**Saved data entries**
^^^^^^^^

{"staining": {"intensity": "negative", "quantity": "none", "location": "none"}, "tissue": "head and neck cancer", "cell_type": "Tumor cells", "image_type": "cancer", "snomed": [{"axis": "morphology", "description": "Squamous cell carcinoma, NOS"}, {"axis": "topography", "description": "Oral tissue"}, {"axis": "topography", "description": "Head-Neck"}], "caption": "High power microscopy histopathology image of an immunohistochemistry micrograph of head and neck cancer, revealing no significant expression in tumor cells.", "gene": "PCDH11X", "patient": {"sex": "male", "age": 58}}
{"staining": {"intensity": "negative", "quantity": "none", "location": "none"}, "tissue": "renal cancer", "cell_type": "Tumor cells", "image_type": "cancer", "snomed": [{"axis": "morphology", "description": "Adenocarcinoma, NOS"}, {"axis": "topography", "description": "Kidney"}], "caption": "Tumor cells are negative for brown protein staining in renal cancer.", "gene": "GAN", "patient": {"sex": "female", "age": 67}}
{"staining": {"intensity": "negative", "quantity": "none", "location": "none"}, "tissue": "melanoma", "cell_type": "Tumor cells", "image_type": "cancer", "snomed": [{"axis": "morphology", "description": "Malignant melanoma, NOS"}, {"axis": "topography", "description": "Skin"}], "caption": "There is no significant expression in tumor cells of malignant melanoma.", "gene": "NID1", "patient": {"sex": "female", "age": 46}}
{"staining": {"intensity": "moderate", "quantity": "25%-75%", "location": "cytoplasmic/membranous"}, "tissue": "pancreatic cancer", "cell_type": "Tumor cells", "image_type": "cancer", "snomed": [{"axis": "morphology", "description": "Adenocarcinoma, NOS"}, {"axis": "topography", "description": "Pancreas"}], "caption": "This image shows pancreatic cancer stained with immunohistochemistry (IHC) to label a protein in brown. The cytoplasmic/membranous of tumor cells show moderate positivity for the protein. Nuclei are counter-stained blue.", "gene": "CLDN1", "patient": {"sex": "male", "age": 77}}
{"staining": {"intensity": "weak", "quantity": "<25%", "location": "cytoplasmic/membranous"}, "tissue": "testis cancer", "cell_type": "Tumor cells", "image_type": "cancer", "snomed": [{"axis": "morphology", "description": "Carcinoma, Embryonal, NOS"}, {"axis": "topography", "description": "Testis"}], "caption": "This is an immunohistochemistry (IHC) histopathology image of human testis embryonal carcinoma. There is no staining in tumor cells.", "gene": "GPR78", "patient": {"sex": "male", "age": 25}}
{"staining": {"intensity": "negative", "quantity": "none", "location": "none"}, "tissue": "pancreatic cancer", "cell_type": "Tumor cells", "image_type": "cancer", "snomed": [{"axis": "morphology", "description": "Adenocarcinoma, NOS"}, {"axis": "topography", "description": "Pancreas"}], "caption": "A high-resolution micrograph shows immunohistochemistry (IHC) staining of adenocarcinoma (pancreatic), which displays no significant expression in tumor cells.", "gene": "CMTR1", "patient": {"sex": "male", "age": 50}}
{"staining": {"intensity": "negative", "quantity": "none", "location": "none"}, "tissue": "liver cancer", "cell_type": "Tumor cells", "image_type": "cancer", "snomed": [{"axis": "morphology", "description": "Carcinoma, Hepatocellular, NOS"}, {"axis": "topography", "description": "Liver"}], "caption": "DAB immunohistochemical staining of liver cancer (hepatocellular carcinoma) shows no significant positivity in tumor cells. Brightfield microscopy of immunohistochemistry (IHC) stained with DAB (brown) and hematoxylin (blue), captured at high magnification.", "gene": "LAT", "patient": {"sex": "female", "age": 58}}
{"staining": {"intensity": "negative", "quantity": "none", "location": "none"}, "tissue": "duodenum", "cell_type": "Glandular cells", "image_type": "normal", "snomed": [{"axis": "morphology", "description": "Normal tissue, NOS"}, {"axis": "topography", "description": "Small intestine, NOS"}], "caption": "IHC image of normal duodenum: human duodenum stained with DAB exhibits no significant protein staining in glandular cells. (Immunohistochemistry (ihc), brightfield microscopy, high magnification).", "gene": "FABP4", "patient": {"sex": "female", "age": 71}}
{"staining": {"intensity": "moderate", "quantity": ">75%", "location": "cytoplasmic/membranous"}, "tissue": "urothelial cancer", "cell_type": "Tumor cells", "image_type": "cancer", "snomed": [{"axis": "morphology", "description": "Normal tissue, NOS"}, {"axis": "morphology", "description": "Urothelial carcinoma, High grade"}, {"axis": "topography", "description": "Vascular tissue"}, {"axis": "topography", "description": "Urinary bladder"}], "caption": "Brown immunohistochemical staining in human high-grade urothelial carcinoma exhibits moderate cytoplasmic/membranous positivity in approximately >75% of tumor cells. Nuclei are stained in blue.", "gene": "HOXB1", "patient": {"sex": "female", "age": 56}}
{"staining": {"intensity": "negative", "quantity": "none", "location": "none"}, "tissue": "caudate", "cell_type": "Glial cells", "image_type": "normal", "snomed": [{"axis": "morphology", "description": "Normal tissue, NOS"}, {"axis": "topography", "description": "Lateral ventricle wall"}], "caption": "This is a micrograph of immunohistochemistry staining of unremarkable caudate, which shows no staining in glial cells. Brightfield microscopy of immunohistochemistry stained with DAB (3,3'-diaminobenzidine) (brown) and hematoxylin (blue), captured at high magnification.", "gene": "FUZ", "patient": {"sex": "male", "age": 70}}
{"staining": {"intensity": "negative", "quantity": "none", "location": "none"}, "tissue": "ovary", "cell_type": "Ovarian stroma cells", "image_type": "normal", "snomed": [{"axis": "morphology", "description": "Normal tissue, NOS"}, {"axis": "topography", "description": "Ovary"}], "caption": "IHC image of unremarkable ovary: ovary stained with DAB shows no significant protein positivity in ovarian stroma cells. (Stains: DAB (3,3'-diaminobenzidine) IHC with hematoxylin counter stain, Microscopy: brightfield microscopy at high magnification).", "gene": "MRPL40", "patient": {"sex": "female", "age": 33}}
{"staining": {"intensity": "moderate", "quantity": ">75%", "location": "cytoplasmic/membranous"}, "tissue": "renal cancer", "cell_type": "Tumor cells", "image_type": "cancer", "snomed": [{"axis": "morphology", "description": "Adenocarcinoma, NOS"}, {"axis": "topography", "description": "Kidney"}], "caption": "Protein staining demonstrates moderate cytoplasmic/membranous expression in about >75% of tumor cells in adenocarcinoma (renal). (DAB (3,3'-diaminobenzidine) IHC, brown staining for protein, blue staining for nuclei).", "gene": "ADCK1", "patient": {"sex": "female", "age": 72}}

^^^^^^^^

**Exercise**
Above are some records; copy exactly the lines from the one with "is no significant" through the one with "is an immunohistochemistry", both included, and no others.

**Reply**
{"staining": {"intensity": "negative", "quantity": "none", "location": "none"}, "tissue": "melanoma", "cell_type": "Tumor cells", "image_type": "cancer", "snomed": [{"axis": "morphology", "description": "Malignant melanoma, NOS"}, {"axis": "topography", "description": "Skin"}], "caption": "There is no significant expression in tumor cells of malignant melanoma.", "gene": "NID1", "patient": {"sex": "female", "age": 46}}
{"staining": {"intensity": "moderate", "quantity": "25%-75%", "location": "cytoplasmic/membranous"}, "tissue": "pancreatic cancer", "cell_type": "Tumor cells", "image_type": "cancer", "snomed": [{"axis": "morphology", "description": "Adenocarcinoma, NOS"}, {"axis": "topography", "description": "Pancreas"}], "caption": "This image shows pancreatic cancer stained with immunohistochemistry (IHC) to label a protein in brown. The cytoplasmic/membranous of tumor cells show moderate positivity for the protein. Nuclei are counter-stained blue.", "gene": "CLDN1", "patient": {"sex": "male", "age": 77}}
{"staining": {"intensity": "weak", "quantity": "<25%", "location": "cytoplasmic/membranous"}, "tissue": "testis cancer", "cell_type": "Tumor cells", "image_type": "cancer", "snomed": [{"axis": "morphology", "description": "Carcinoma, Embryonal, NOS"}, {"axis": "topography", "description": "Testis"}], "caption": "This is an immunohistochemistry (IHC) histopathology image of human testis embryonal carcinoma. There is no staining in tumor cells.", "gene": "GPR78", "patient": {"sex": "male", "age": 25}}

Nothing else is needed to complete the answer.